佐藤優の本はブックガイドとしての有用性が一番高い(気がする)

「牙を研げ」を読んで、会社の中で「ガルルルル」と強くなるような本では正直ない、と思う。はっきり言えば教養本で、これを読んだからと言って急に出世するわけでも、部下がついてくるわけでも、仕事ができるようになるわけでもない。読んでから更に(自分の努力で)次のステップに繋げることで、教養(歴史や論理学、数学、地政学)を身に付け、そうすれば会社でもええ感じでしょう・・・という先の長い話なのだ。「会社でもええ感じ」というよりは、広い視点を身に付けることで「会社がどうでもええ感じ」になって生きやすくなる、というのが本当のところな気もする。

構成は相変わらず、講座の内容をまとめたものをつなぎ合わせたものなので、前にも読んだ気がするな・・・という内容もたまにある。

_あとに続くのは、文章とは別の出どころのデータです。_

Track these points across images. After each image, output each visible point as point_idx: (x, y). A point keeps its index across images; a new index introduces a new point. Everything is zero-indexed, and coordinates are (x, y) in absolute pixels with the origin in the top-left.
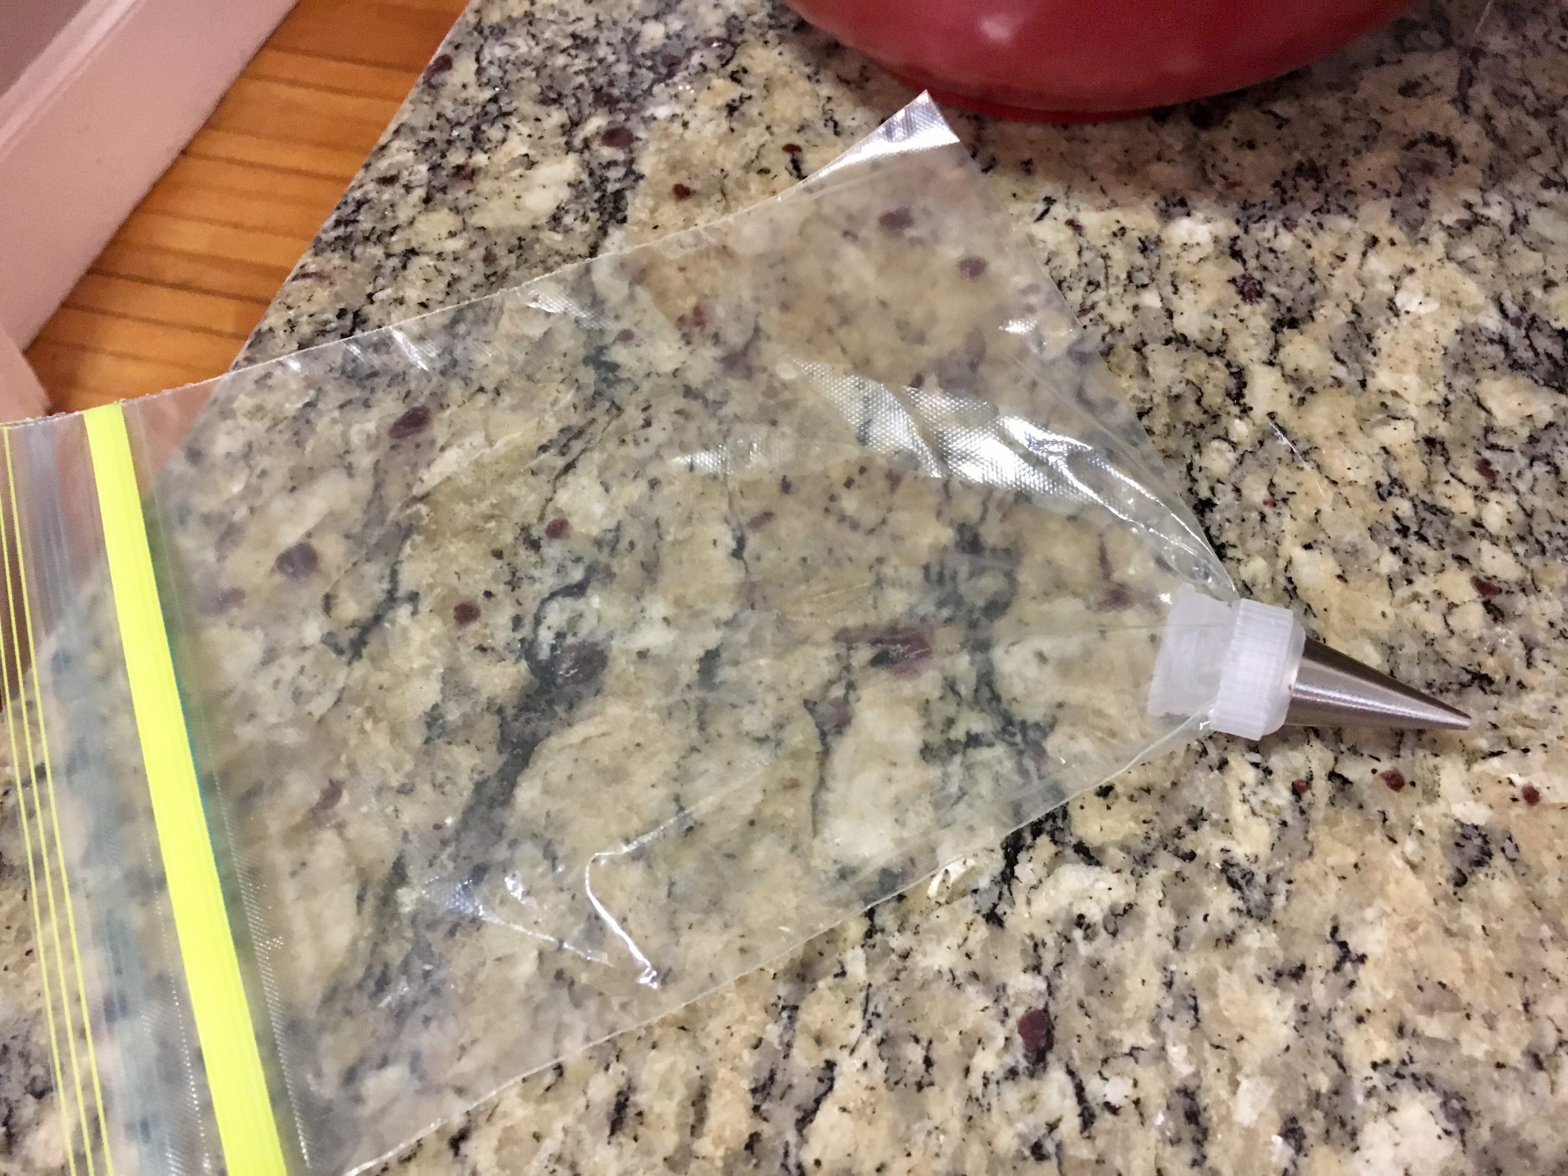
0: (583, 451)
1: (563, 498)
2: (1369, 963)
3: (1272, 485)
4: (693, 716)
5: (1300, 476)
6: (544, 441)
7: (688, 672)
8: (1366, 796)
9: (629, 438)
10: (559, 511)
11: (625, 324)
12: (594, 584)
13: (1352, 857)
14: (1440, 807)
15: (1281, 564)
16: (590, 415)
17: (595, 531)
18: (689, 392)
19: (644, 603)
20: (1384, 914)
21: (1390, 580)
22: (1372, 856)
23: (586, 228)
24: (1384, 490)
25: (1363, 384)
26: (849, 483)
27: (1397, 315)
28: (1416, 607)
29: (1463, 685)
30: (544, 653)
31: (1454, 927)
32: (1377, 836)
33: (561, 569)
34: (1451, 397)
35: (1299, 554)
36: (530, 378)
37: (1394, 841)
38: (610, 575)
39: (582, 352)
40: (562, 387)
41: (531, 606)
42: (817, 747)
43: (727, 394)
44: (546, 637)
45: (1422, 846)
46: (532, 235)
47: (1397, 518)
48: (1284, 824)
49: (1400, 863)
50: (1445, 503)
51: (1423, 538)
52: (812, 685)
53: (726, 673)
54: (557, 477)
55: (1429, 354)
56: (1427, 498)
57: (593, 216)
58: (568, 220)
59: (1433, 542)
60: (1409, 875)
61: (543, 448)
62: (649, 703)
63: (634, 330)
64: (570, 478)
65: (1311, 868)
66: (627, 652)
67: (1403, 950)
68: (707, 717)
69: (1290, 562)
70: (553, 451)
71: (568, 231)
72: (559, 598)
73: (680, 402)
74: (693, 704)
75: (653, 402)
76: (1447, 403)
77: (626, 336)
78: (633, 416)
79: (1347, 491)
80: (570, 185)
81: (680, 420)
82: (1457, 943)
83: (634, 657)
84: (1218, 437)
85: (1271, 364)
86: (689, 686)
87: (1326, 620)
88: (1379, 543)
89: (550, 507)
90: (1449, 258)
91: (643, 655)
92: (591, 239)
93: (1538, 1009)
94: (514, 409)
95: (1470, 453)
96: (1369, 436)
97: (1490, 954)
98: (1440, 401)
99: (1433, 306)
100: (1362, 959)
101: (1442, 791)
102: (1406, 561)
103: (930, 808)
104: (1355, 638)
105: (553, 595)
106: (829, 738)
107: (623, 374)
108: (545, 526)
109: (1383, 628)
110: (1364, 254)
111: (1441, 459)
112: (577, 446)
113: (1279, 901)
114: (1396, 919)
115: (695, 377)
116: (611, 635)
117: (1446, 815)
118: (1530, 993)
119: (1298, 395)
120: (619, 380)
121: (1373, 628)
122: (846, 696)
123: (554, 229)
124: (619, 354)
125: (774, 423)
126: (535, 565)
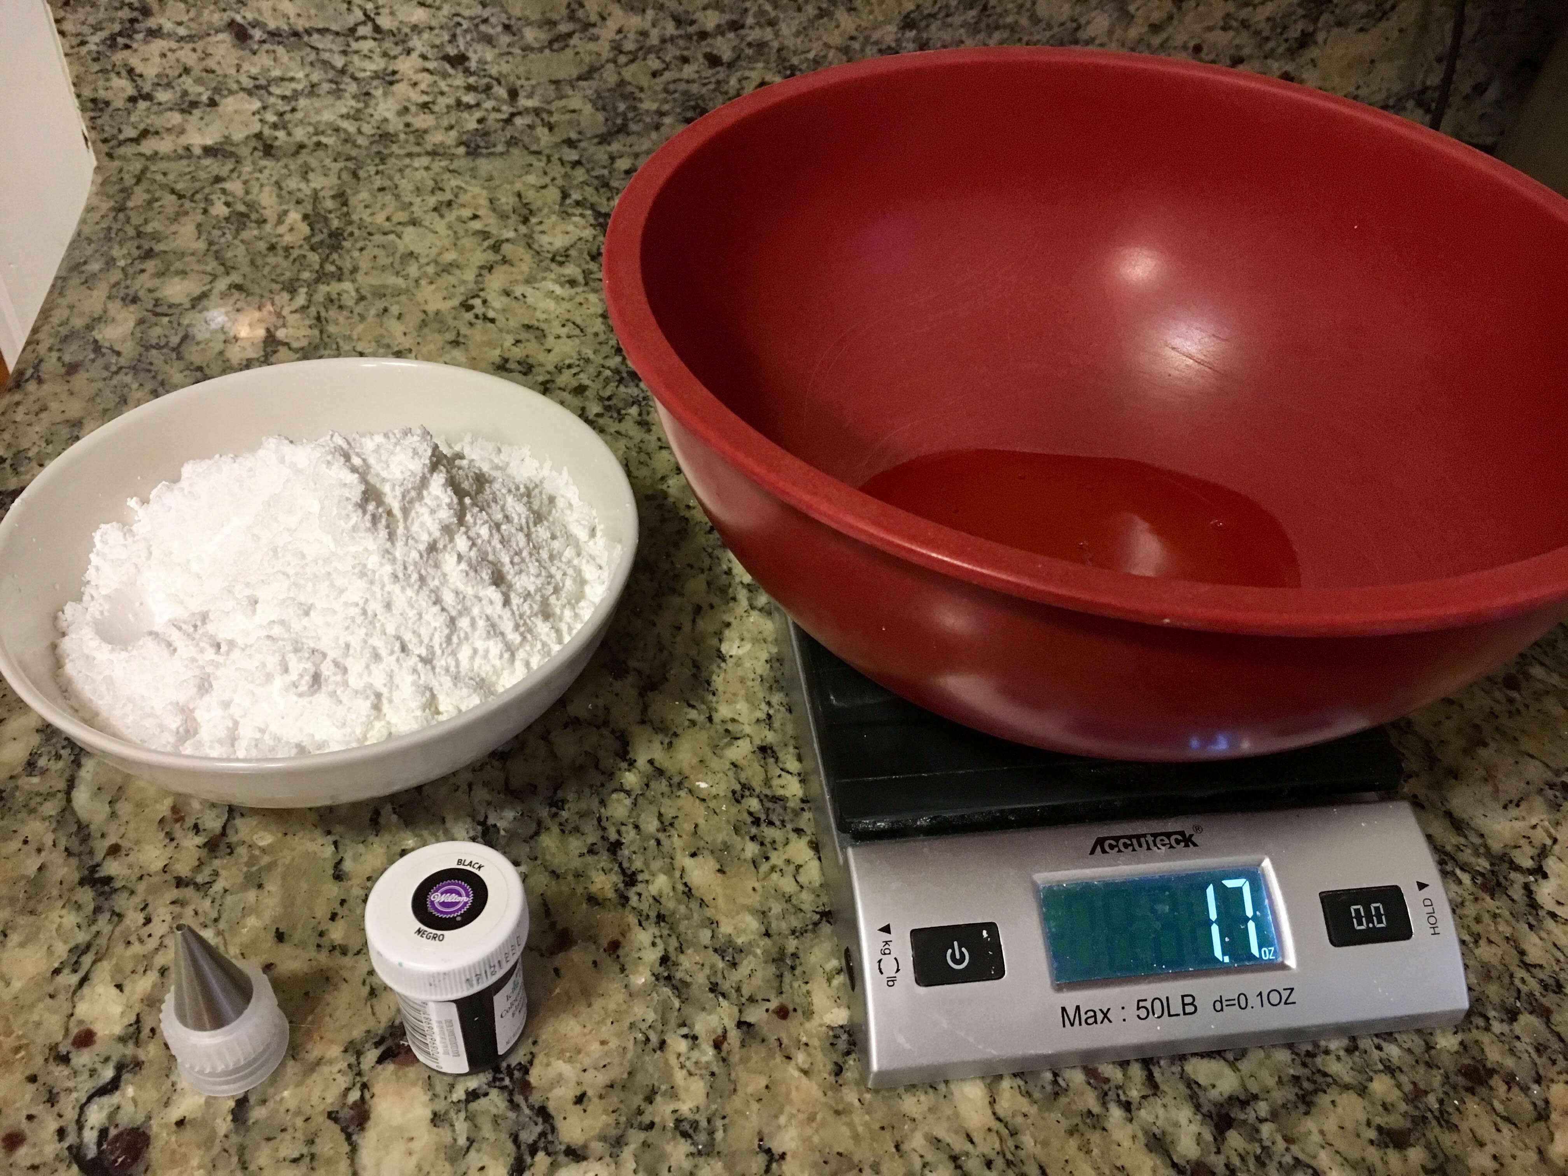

が、この本は星の数ほどある佐藤優本の中では比較的私のおすすめ度は高い。何故ならば、読書指南として、各章に(あんまりお値段の高くない)取り上げた本のリストがついており、それこそ「次のステップ」へ行きやすい構成になっているからである。1章、2章はマニアックの極みで旧日本軍の「統帥綱領」だとか「作戦要務令」だとか、金日成の「世紀とともに」とか、果ては「愚管抄」に「神皇正統記」など、この流れで誰がチャレンジするのだろうか・・・という本のチョイスだが、論理学を扱う3章からはグッと庶民的になっている。私が気になった本は以下の通り。

個人的に一番面白かったのは「おわりに 体験的読書術」という部分。読書はマトリクスを作って、今から取り組もうとしているのはどこに当てはまるのか?を考えた方がよい、らしい。つまり「天井(達成の目安)あり・なし」×「仕事・趣味・教養」で切り分け、「天井なし×教養」なんて最悪で、しかもそれが語学だと絶対に身につかないらしい。通りで私のラテン語も進まないわけだ!(だれかラテン語検定作ってください。そしたら「天井あり」になるのです・・・)

本の選び方についても「書評は新刊メインだし、違う人でもプレスリリース元にして似たようなことを書いていたりするからあまり参考にならない」とのこと。その点、松岡正剛の「千夜千冊」は古い本も扱っているし、そもそもまとめて読もうとすると求龍堂の10万のやつ(高い!)か、文庫でも今時点で1300円×12冊、「追々80冊くらいになるかも」らしいので、やはり10万くらいの出費になるから「モトを取ろう根性」が働いてしっかり読むだろう、と。確かにね。あとはアウトプットの重要さや、ブックレビュー会などについても書いてあったが、ここでは割愛。

個人的に一番「会社で」役に立ちそうだと思ったのが、上司は選べないし、逆らえないが、部下はなんとでもできる、ということ。やる気のないやつは切り捨ててしまえばいいのだし(間違っても本を勧めたりしない)、変なやつは自分のチームに入れないようにすべき。プラスのメンバーの中で「ゼロ」のやつがいても基本は悪さしないが、たまに「×0」で全てを台無しにするから・・・というのは、うーむ、思い当たることが多すぎるな。

というわけで、直接的な牙は生えないかもだけど、なかなか面白い本でした。